This week, Microsoft announced sweeping cuts to its Xbox division, including 1,600 immediate layoffs, another 1,600 job cuts in the next fiscal year, and the closure or sale of four studios. Xbox CEO Asha Sharma has been candid about the reasons, stating in a memo that the business is “not healthy.” Speaking to Fortune, she added, “we simply spread ourselves too thin.”
Strategic Shift and Potential Sale
Given the scale of the changes and Xbox’s vague strategy of focusing only on big games, the future of the platform is uncertain. As Microsoft invests heavily in AI, a struggling consumer business may no longer fit. This opens the possibility that Microsoft could exit gaming entirely by selling Xbox. According to New York University professor Joost van Dreunen, “A wholesale divestiture of Xbox remains on the table, and it looks likelier given Xbox’s struggles with rising hardware costs and Microsoft’s focus on AI and infrastructure. It’s never been clear what role Xbox plays in Microsoft’s flywheel.” However, van Dreunen notes a full sale is the “less likely path,” as few buyers would want “an entire interactive-entertainment conglomerate running north of $23 billion in annual revenue.”
Xbox's Current Portfolio
Despite the cuts, Microsoft retains a vast array of assets under Xbox. It operates a hardware business selling Xbox Series X/S consoles and has teased a next-generation console, codenamed Project Helix. Its studio roster includes Halo Studios, Bethesda Game Studios, Mojang Studios (Minecraft), Call of Duty studios (Infinity Ward, Treyarch), The Coalition (Gears of War), Playground Games (Forza Horizon, Fable), Blizzard Entertainment (Overwatch, Warcraft), King (Candy Crush), and Rare (Sea of Thieves).
Few Potential Buyers
Yoshio Osaki, president and CEO of IDG Intelligence, told The Verge, “I think all options are on the table, considering the drastic measures already put in place to try and restructure the business at both a cyclical and structural level.” He noted that while companies like Tencent might have explored a wholesale purchase in earlier years, Tencent is now stepping back from game investments, reportedly seeking exits in Japan. Other groups like NetEase and Savvy Games Group have also pulled back. Large tech companies like Meta are divesting from games, and Amazon focuses on Luna cloud gaming and tie-ins with properties like James Bond and Tomb Raider.
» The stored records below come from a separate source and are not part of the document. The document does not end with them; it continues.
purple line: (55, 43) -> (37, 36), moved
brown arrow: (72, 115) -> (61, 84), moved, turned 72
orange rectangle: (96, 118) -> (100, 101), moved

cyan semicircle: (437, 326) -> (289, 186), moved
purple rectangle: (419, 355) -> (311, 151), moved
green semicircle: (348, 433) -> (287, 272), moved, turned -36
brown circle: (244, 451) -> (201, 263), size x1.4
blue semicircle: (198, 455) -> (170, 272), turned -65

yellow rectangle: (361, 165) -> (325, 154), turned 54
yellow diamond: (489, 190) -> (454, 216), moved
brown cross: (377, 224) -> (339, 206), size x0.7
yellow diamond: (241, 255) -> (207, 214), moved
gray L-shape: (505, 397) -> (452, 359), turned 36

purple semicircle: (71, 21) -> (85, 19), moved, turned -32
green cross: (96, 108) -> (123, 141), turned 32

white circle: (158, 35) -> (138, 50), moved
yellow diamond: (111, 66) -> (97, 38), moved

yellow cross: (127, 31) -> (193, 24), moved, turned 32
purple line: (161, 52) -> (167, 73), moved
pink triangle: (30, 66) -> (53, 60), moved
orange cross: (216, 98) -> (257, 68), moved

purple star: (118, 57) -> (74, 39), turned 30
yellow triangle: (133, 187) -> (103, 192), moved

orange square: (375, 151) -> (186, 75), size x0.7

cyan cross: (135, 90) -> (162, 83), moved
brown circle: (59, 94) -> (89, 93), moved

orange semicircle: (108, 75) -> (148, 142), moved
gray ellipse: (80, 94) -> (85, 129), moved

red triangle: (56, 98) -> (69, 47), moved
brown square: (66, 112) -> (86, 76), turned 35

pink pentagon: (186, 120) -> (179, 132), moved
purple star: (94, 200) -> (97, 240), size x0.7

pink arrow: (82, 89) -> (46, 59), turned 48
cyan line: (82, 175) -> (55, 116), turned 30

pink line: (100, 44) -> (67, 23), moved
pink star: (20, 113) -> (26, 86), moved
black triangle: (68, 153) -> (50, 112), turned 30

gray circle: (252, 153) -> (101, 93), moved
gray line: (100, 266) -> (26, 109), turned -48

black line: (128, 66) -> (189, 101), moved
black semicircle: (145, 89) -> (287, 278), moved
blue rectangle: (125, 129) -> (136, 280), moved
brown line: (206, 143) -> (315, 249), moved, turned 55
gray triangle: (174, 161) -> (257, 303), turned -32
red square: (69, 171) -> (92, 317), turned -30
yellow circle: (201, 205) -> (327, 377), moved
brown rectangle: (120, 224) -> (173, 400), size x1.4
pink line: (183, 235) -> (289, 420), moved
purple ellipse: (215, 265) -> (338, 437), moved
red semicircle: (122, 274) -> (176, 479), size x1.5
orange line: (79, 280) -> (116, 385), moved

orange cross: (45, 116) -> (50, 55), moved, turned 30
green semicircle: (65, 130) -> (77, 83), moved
Entertainment firms Netflix and Disney have veered away from major gaming M&A. Netflix has let go of indie titles and a AAA studio, favoring TV games controlled via smartphone. While Candy Crush or Minecraft might fit Netflix, blockbuster franchises like Halo or The Elder Scrolls seem unlikely to translate to a TV party game.
Prohibitive Cost
Microsoft’s asking price for Xbox is unknown, but recent gaming megadeals suggest it would be prohibitively high. EA’s take-private deal valued the company at $55 billion, and Microsoft acquired Activision Blizzard for $68.7 billion. The entirety of Xbox, including franchises, studios, and hardware, would cost significantly more. Van Dreunen believes the more likely scenario is that big players might go after “specific pieces” of the business. Osaki similarly notes that “individual studios, IPs, and teams are sold or spun off piecemeal.” Microsoft has already allowed Compulsion Games and Double Fine Productions to go indie, while Ninja Theory and Undead Labs were sold to unspecified buyers.
Future Outlook
Sharma has been in her role less than six months, so the full impact of her decisions may take time. Remaining studios are focused on household names like Halo, Call of Duty, Warcraft, Minecraft, and Candy Crush, signaling a focus on big properties. Sharma is elevating Mojang and King to report directly to her, calling them “platforms” and “our largest by monthly active players.” She believes Microsoft underinvested in Minecraft and has appointed Helen Chiang, former corporate VP of Minecraft, as Xbox’s first COO. Opinions on when Xbox’s future will become clear vary: Osaki thinks by “year end,” while van Dreunen says within 24 months. Van Dreunen notes, “As Microsoft looks to free up cash for its AI build-out, scaling Xbox back, or selling off parts of it, starts to look worth it.”